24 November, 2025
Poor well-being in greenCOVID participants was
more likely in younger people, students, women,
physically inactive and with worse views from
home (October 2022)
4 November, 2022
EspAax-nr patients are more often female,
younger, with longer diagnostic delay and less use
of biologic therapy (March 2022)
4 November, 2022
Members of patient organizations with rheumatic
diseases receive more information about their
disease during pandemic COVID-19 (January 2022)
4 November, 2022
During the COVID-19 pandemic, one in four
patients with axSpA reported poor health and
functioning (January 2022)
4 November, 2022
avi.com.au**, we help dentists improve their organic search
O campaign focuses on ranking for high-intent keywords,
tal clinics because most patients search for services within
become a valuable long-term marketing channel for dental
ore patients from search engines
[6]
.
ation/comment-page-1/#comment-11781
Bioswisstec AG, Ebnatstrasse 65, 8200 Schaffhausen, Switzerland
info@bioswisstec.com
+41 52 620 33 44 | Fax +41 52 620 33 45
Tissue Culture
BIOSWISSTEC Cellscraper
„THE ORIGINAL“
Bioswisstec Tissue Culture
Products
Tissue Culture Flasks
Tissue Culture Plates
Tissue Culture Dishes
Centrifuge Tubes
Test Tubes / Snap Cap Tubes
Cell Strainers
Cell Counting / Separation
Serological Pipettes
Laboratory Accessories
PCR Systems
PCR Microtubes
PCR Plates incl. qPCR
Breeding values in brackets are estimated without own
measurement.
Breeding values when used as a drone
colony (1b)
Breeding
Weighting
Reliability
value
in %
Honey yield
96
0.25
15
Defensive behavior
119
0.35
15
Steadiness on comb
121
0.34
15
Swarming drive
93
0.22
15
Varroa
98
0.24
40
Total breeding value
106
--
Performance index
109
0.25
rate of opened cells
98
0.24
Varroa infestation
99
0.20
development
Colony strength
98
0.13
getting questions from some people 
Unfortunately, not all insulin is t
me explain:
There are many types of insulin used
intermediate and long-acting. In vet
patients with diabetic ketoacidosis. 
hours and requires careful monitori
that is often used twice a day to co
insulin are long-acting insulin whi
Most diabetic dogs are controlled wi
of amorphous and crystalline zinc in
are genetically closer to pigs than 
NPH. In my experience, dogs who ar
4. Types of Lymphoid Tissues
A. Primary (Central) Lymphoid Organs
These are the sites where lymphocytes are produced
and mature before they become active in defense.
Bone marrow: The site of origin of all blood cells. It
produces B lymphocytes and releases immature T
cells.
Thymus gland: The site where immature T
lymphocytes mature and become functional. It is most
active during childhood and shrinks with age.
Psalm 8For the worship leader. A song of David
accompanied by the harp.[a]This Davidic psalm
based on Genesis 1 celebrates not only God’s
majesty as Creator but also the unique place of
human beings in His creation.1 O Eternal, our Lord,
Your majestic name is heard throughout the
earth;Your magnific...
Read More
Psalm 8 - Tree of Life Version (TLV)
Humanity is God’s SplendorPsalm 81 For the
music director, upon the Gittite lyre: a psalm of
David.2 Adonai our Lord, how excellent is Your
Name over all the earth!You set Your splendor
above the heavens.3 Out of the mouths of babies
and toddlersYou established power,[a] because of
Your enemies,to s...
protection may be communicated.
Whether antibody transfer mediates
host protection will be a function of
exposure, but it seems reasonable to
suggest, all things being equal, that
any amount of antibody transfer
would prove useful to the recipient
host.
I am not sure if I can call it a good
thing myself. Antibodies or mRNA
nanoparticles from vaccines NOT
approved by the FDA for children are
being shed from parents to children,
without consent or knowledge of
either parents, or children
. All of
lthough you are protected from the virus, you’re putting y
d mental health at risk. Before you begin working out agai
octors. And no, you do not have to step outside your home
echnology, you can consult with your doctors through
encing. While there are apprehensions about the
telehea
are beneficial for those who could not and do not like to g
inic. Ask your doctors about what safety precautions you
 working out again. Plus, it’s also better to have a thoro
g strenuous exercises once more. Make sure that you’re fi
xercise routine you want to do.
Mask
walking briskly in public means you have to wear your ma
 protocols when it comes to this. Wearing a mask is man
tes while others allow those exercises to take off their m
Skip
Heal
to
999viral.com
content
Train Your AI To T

HOW TO COMPLETE THIS TASK:
Search the entries for the word "acting". Copy each line where it appears.

EXERCISE RESPONSE:
intermediate and long-acting. In vet
insulin are long-acting insulin whi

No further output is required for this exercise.